# Record excerpts:
# # # #
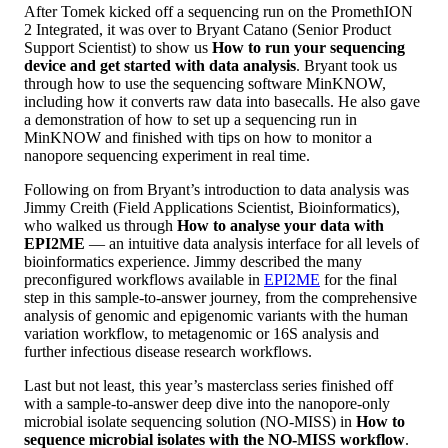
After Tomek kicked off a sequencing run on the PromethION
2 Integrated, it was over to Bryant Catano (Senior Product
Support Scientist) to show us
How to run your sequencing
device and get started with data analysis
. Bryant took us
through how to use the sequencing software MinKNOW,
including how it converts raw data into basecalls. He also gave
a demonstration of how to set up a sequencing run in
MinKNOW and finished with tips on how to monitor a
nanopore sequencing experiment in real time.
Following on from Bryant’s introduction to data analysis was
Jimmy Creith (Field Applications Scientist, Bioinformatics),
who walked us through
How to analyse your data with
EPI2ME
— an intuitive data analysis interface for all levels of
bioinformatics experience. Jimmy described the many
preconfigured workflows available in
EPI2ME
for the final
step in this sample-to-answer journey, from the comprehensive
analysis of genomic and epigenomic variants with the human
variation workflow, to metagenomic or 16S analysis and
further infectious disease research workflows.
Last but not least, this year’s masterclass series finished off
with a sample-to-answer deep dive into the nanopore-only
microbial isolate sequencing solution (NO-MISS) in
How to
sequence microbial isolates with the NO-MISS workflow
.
# # # #
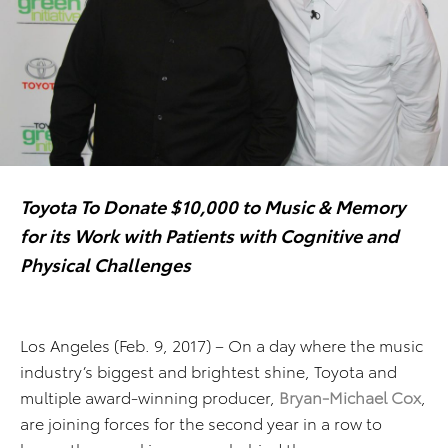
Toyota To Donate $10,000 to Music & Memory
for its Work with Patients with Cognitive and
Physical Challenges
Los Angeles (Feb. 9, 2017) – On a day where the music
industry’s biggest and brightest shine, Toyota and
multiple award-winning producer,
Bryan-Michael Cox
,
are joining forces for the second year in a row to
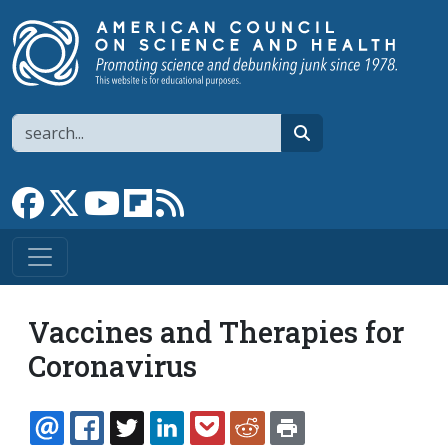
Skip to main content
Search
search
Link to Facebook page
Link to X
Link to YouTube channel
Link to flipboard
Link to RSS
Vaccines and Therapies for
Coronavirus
# # # #
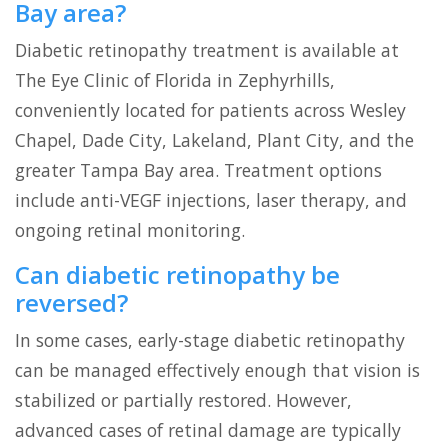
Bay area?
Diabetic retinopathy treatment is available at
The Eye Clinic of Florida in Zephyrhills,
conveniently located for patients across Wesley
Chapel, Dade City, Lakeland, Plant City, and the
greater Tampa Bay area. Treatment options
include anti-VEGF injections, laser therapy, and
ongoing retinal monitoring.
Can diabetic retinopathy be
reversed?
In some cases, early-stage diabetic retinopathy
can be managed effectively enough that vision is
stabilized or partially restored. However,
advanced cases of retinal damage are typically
# # # #
Copy word for word the stretch of entries above from the line that has "Link to RSS" through the line that has "Coronavirus", both ends included, and nothing outside it.

Link to RSS
Vaccines and Therapies for
Coronavirus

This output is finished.